Y sí, efectivamente: la casa no estaba dañada. Estaba destruida.

Nadie en su sano juicio entra a una construcción derruida, con una maleza impenetrable y, además, a mitad de la noche. Y yo como siempre he creído que a la güerita de la película la matan por pendeja (por atravesar el bosque en vez de rodearlo), no entré. Me llevé a casa la llave, el susto y la convicción de que me había metido en un gran lío.

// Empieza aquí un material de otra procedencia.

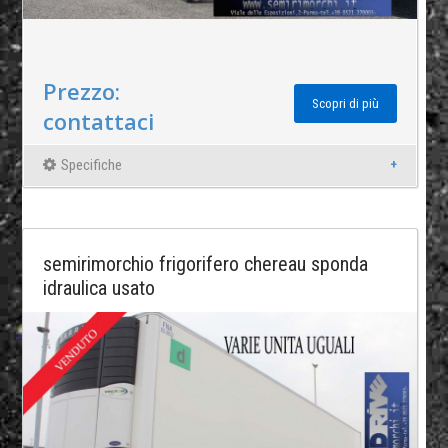
Prezzo:
Scopri di più
contattaci
Specifiche
semirimorchio frigorifero chereau sponda
idraulica usato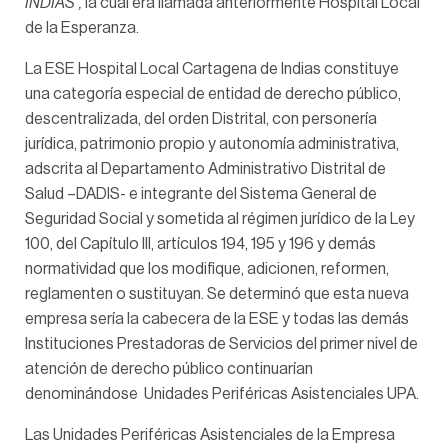
INDIAS”,
la cual era llamada anteriormente Hospital Local
de la Esperanza.
La ESE Hospital Local Cartagena de Indias constituye
una categoría especial de entidad de derecho público,
descentralizada, del orden Distrital, con personería
jurídica, patrimonio propio y autonomía administrativa,
adscrita al Departamento Administrativo Distrital de
Salud –DADIS- e integrante del Sistema General de
Seguridad Social y sometida al régimen jurídico de la Ley
100, del Capítulo III, artículos 194, 195 y 196 y demás
normatividad que los modifique, adicionen, reformen,
reglamenten o sustituyan. Se determinó que esta nueva
empresa sería la cabecera de la ESE y todas las demás
Instituciones Prestadoras de Servicios del primer nivel de
atención de derecho público continuarían
denominándose Unidades Periféricas Asistenciales UPA.
Las Unidades Periféricas Asistenciales de la Empresa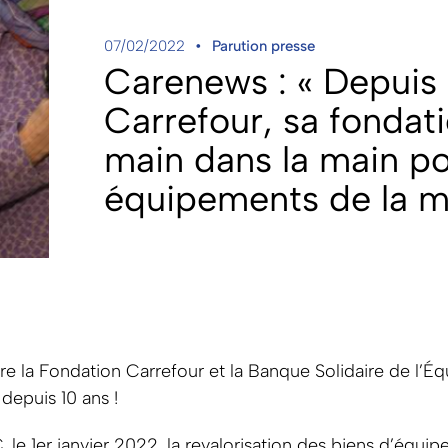
07/02/2022
Parution presse
Carenews : « Depuis 
Carrefour, sa fondati
main dans la main pou
équipements de la m
tre la Fondation Carrefour et la Banque Solidaire de l’
depuis 10 ans !
, le 1er janvier 2022, la revalorisation des biens d’équi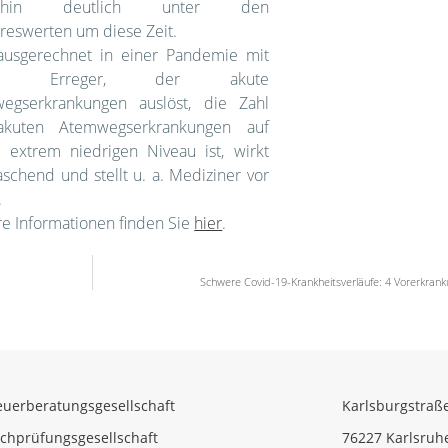
terhin deutlich unter den
reswerten um diese Zeit.
ausgerechnet in einer Pandemie mit
em Erreger, der akute
egserkrankungen auslöst, die Zahl
akuten Atemwegserkrankungen auf
 extrem niedrigen Niveau ist, wirkt
schend und stellt u. a. Mediziner vor
.
re Informationen finden Sie
hier
.
Schwere Covid-19-Krankheitsverläufe: 4 Vorerkranku
euerberatungsgesellschaft
Karlsburgstraß
chprüfungsgesellschaft
76227 Karlsruh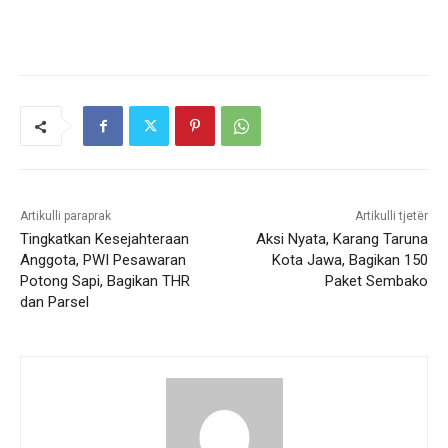
Artikulli paraprak
Artikulli tjetër
Tingkatkan Kesejahteraan
Aksi Nyata, Karang Taruna
Anggota, PWI Pesawaran
Kota Jawa, Bagikan 150
Potong Sapi, Bagikan THR
Paket Sembako
dan Parsel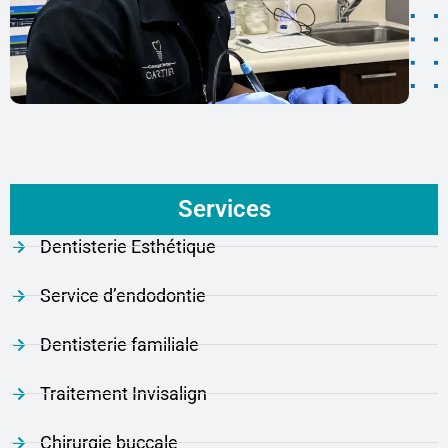
Services
Dentisterie Esthétique
Service d’endodontie
Dentisterie familiale
Traitement Invisalign
Chirurgie buccale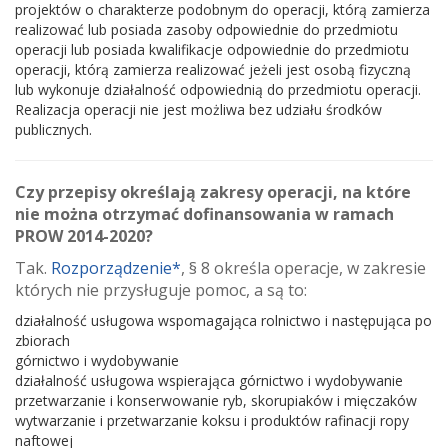
projektów o charakterze podobnym do operacji, którą zamierza
realizować lub posiada zasoby odpowiednie do przedmiotu
operacji lub posiada kwalifikacje odpowiednie do przedmiotu
operacji, którą zamierza realizować jeżeli jest osobą fizyczną
lub wykonuje działalność odpowiednią do przedmiotu operacji.
Realizacja operacji nie jest możliwa bez udziału środków
publicznych.
Czy przepisy określają zakresy operacji, na które
nie można otrzymać dofinansowania w ramach
PROW 2014-2020?
Tak.
Rozporządzenie*
, § 8 określa operacje, w zakresie
których nie przysługuje pomoc, a są to:
działalność usługowa wspomagająca rolnictwo i następująca po
zbiorach
górnictwo i wydobywanie
działalność usługowa wspierająca górnictwo i wydobywanie
przetwarzanie i konserwowanie ryb, skorupiaków i mięczaków
wytwarzanie i przetwarzanie koksu i produktów rafinacji ropy
naftowej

Evidentemente no se podía trabajar ahí: la casa de Jaqueline en la calle de Chihuahua servía de sede alterna en tanto “se arreglaba la casa”. Las cotizaciones estaban, las intenciones estaban y hasta los planos de un arquitecto estaban. La cosa era: ¿pa’ cuando? Comencé mis labores en el sótano de la casa de Chihuahua y me encontré con una casa de cultura sin pies ni cabeza. Nadie mandaba. Nadie asistía. Había cursos y no alumnos. Había casa y no había sede. Al poco tiempo desistí de mis intenciones: nada podía hacer yo contra la marea. Y aquí comienza la historia a relatar…

Un viernes hablé por teléfono con Jaqueline y le expliqué mi posición: aunque trató de hacerme cambiar de opinión, finalmente lo entendió. Quedamos de vernos al día siguiente en la mañana para que le entregara las llaves de la casa de Río de Janeiro, dado que Graciela estaba en París visitando a su hija. Al despertar me bañé, me arreglé y manejé hacia la colonia Roma. Debía dar la vuelta en Álvaro Obregón para ir a Chihuahua pero… me seguí hasta Orizaba para darle una última vuelta a la casa de Río de Janeiro. Estacioné el auto cerca de la plaza y caminé hasta la puerta.

¡Oh, terrible sorpresa!… Estaba abierta.

Ese diablillo que todos llevamos dentro me indicaba: “Vete animal, haz como que no te diste cuenta”. Pero mi Pepe Grillo me señaló que debía entrar y hacerme responsable. ¿Responsable? Sí. Yo tenía la única llave…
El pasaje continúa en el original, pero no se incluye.